International companies’ announcements and even changes in ownership of their Russian businesses do not guarantee the actual exit of the company, states KSE Institute. Though some companies claim to have left Russia and their businesses have changed owners as reflected in the Uniform State Register of Legal Entities in Russia, some of these companies are still working in the country.
One of the popular strategies of companies’ exit is to transfer or sell Russian business to local management. Good-looking on paper, the local management buyout can be very misleading in practice.
For example, this deceiving approach was practiced by L’Occitane. In May 2022, the company announced its intention to exit Russia entirely and not supply its products to Russian retailers. In June, it transferred the ownership to local management, and the name of former L’Occitane shops was transliterated to Cyrillic. Afterward, the shops resumed operations, including selling L’Occitane products.
Another strategy practiced by the companies to remain in Russia without facing the reputational damage relies on grey imports.
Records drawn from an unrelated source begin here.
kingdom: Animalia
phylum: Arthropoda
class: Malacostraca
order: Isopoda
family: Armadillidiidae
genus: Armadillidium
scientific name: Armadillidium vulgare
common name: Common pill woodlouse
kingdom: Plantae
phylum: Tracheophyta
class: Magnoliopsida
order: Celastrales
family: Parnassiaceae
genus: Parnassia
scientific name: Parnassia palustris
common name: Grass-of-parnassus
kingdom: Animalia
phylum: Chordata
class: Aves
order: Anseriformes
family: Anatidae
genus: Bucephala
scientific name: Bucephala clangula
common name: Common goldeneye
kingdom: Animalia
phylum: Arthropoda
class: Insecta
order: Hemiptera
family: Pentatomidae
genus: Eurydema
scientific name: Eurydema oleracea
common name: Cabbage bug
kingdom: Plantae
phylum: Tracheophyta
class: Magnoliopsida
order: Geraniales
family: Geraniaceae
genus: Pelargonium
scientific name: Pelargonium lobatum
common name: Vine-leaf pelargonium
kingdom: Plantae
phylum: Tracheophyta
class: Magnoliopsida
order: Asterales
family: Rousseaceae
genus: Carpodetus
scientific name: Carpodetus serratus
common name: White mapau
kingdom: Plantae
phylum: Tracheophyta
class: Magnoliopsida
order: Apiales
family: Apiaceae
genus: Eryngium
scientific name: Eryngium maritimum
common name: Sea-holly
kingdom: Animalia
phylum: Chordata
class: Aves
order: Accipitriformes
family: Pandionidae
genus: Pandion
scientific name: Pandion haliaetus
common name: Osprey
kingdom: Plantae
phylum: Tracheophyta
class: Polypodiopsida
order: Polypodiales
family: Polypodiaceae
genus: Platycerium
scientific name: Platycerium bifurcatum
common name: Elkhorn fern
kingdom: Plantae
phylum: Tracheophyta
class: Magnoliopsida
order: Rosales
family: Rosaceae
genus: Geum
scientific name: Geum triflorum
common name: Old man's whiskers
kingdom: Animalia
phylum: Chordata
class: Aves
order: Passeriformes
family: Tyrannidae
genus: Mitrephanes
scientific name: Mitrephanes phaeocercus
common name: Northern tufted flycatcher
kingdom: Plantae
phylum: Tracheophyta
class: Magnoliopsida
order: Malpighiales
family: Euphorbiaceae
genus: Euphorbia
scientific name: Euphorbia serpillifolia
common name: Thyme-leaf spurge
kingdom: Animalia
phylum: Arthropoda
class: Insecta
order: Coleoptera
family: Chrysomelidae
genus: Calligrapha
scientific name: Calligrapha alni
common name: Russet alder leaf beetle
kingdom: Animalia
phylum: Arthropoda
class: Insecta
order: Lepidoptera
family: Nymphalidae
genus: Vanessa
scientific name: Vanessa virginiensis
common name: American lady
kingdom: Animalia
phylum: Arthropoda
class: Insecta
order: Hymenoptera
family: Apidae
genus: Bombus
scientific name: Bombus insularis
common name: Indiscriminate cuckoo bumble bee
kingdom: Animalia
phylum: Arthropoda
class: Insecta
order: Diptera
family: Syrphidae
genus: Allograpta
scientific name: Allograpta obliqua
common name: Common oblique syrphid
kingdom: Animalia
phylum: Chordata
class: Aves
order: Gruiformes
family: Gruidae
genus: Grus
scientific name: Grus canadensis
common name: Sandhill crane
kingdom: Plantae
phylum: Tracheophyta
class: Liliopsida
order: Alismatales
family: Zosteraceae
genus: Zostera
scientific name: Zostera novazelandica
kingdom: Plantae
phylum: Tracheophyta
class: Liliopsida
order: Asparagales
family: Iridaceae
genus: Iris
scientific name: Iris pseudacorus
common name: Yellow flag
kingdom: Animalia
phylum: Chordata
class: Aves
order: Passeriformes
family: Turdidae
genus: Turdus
In March 2022, Russia allowed parallel imports of goods. This means that goods can be imported to Russia without the agreement of their producer. There was news that stores started to sell grey imports.
Samsung plant in the Kaluga region was reported to resume work at the beginning of June partially, even though the company claimed to leave Russia. Televisions and household appliances it produces cannot be sold directly in Russia, but they can be exported to CIS countries and re-imported as a parallel import.
These and other various inventive corporate scheming allow some companies to comply with sanctions formally, avoid reputational damage and continue operations in the aggressor country. They prove that we shouldn’t take businesses’ claims at face value. Each claim should be thoroughly investigated and every company engaged in scheming must be held accountable.